In 1845, brothers Johan Edvard and Carl Frans Lundström began manufacturing phosphorus matches in Jönköping.
In 1852, the Lundström brothers took Pasch’s patent, improved it and made a trial batch of matches. The new matches were not launched in public until three years later, at the World Exhibition in Paris 1855. This product aroused great interest and won its first medal. The new safety matches were manufactured in parallel with phosphorus matches in the 1850s and 1860s. Production was still craftsman like.
In 1864, the first automatic match producing machine was designed. The man responsible for this was engineer Alexander Lagerman. In the 1860s and 1870s, technology developed quickly, and match production switched from handicraft to large-scale industry. Jönköping matches went on sale all over the world, and they were soon as world-famous as any product could ever be. Of course, this success simply invited imitation. People thought that if matches could be manufactured in Jönköping, they could probably be manufactured elsewhere too. The result? New match factories.
All in all, there have been at least 155 of these factories in Sweden! Most of them disappeared as quickly as they appeared, but there were enough of them, and gradually the competition became very strong, both on the Swedish and on the export markets.

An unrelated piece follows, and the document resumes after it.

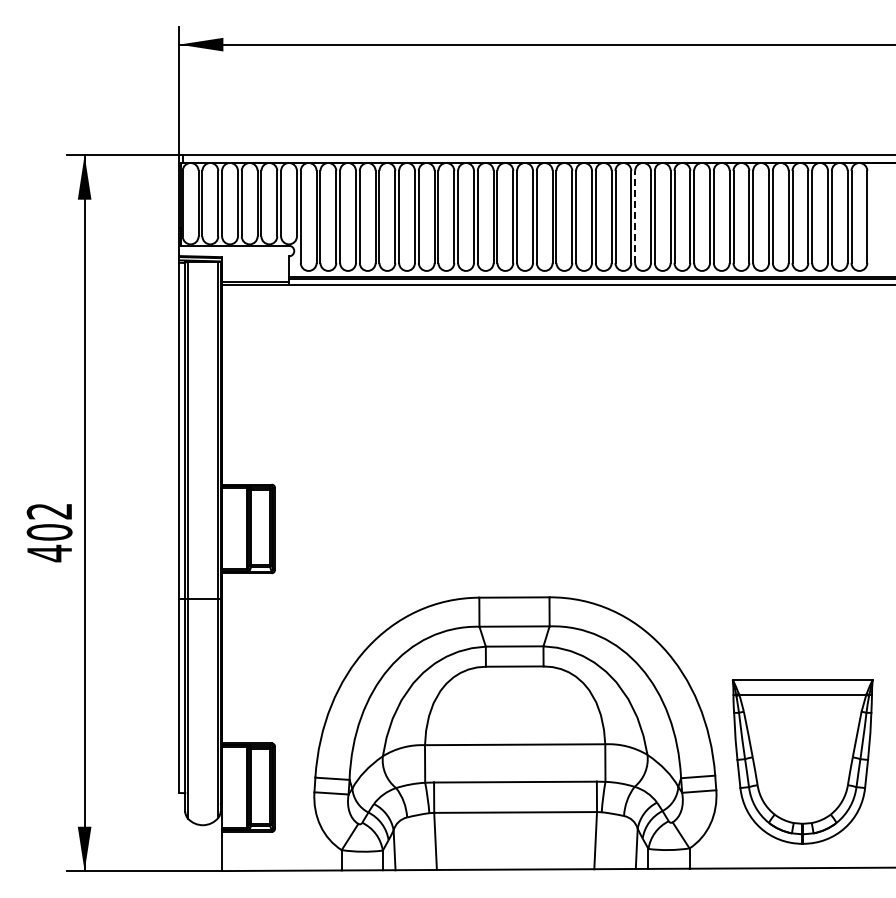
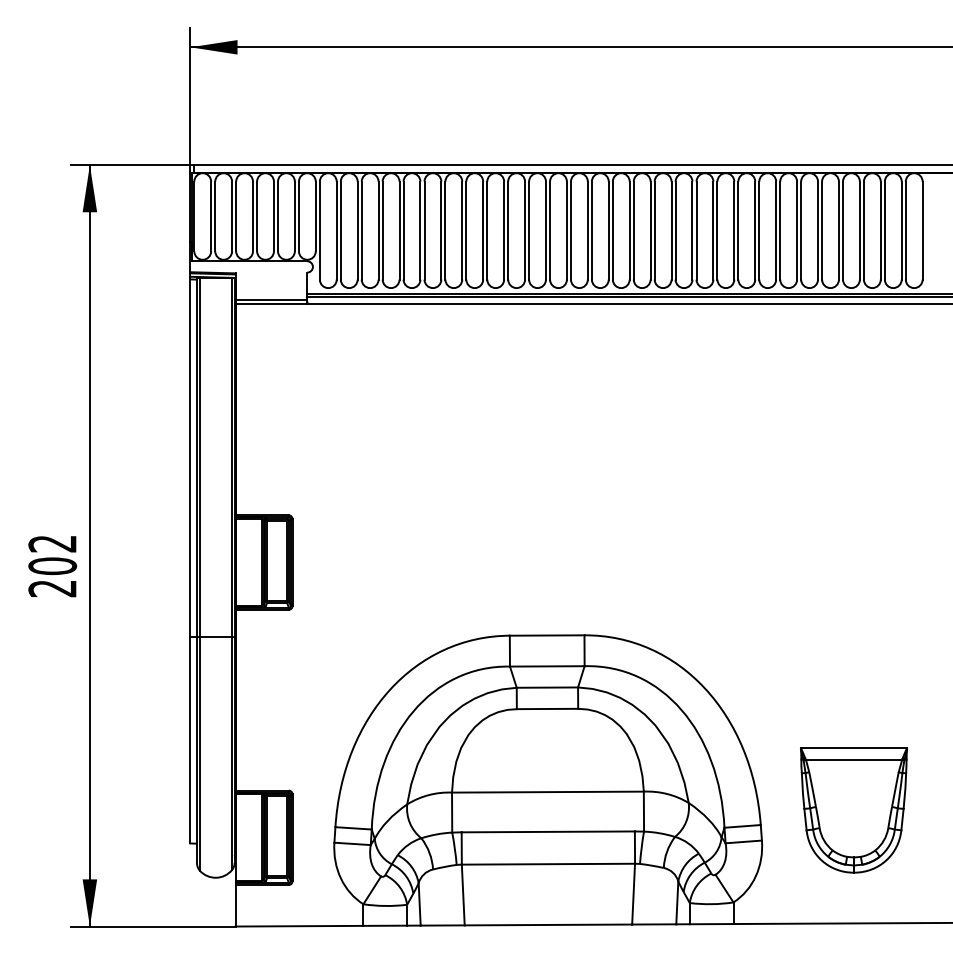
line: (635, 216) -> (675, 230), dashed -> solid
text: (48, 553) -> (51, 588), 402 -> 202
part: (802, 761) -> (853, 809), size x0.71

In 1903, there was a merger of six factories to form a single company: Jönköpings och Vulcans Tändsticksfabriks Aktiebolag, with its headquarters in Jönköping. In 1913, eight competing factories formed another match group, AB Förenade Svenska Tändsticksfabriker, under the leadership of Ivar Kreuger. Over time, more and more companies joined forces with one of these groups, and the Swedish match industry was made up of two large blocks.
In 1917, the two groups merged and formed STAB – Svenska Tändsticks Aktiebolaget – with Ivar Kreuger. Having a single major group made it easier for the company to resolve the problems in the industry. The biggest problem of all was the shortage of raw materials that prevailed during the First World War. To ensure that the group was better prepared in the future, it took over a number of industries linked with the manufacture of matches: paper industries, forest and timber industries, print works, mechanical industries, etc. This formed the foundation for the STAB group.

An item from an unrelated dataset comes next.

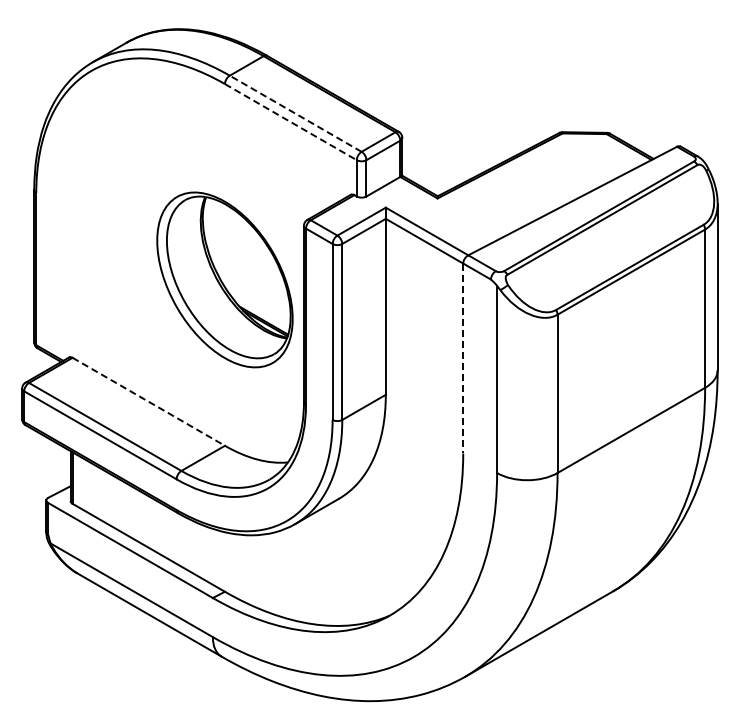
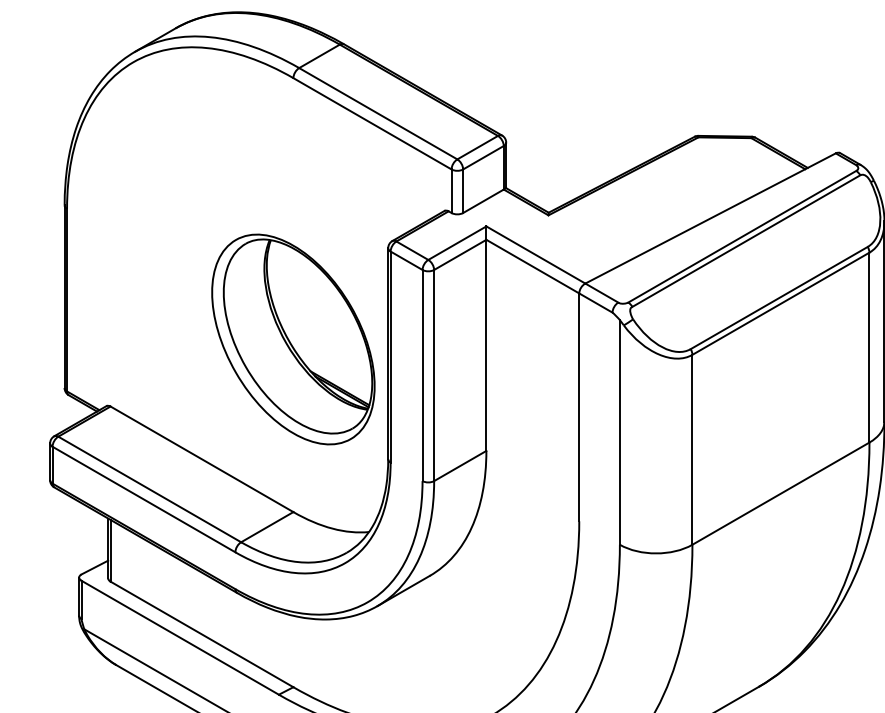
line: (295, 113) -> (378, 113), dashed -> solid
line: (291, 122) -> (373, 124), dashed -> solid
part: (224, 279) -> (292, 338), moved
line: (463, 358) -> (579, 407), dashed -> solid
line: (148, 401) -> (201, 458), dashed -> solid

In 1932, in connection with what was known as the Kreuger crash, STAB suffered a major liquidity crisis, and it was not until the 1940s that the group recovered.

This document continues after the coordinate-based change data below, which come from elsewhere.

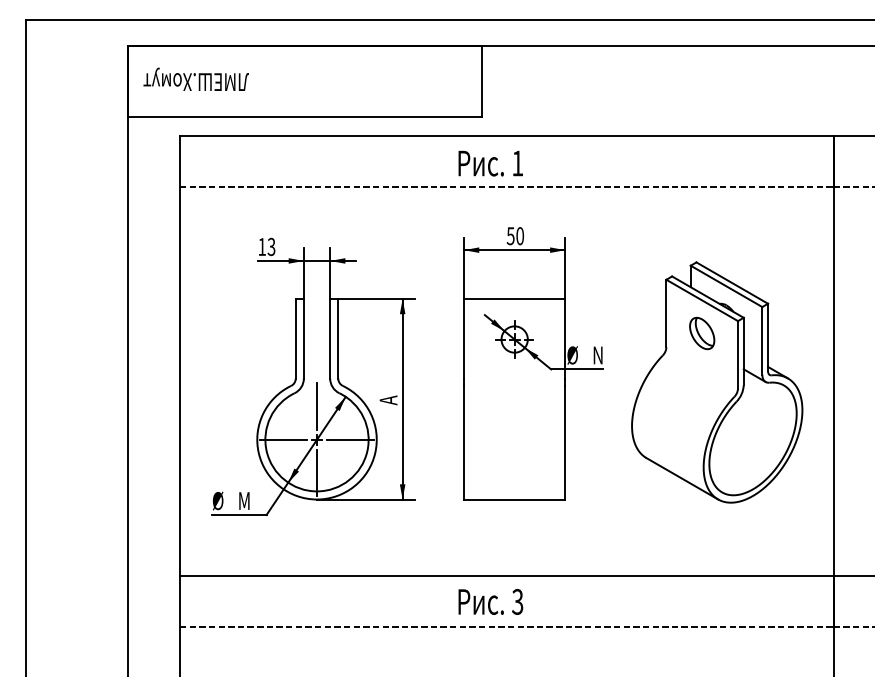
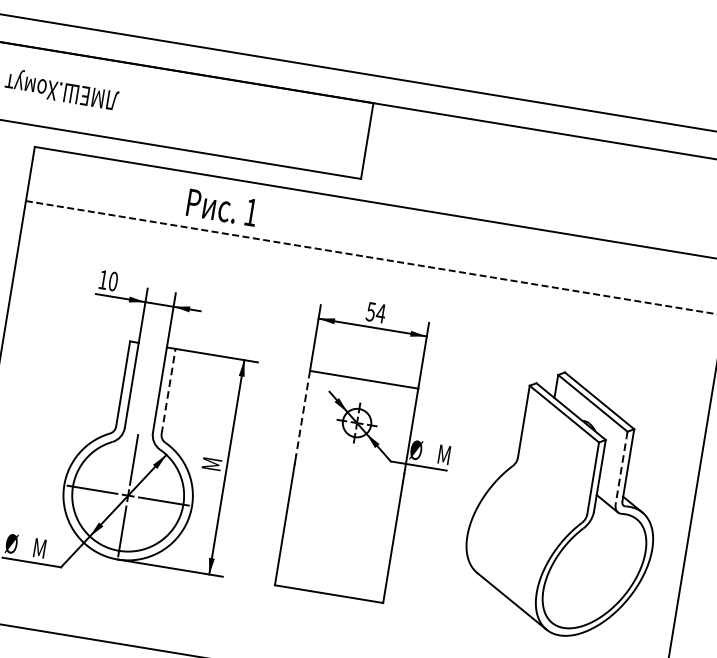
text: (490, 163) -> (221, 207), moved
text: (519, 236) -> (380, 313), 50 -> 54
text: (271, 246) -> (113, 281), 13 -> 10
part: (702, 333) -> (558, 449), removed
line: (338, 338) -> (168, 391), solid -> dashed
line: (464, 338) -> (303, 413), solid -> dashed
line: (762, 340) -> (621, 467), solid -> dashed
text: (599, 355) -> (444, 455), N -> M
text: (388, 399) -> (211, 465), A -> M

In 1980 – after 63 years – Svenska Tändsticks AB changed its name to Swedish Match AB.
In 1992, Swedish Match introduced a unique, environmentally friendly product; THE SULPHUR-FREE MATCH. Harmful heavy metals has been removed, and the group’s matches consists mostly of renewable raw materials.
Today Swedish Match’s Swedish operations are run in Vetlanda and Tidaholm. The Vetlanda factory manufactures semi-finished products such as printed outerboxes (skillets) and matchsticks without heads (splints). The Tidaholm factory completes production of finished boxes of matches which are exported to around 80 countries all over the world.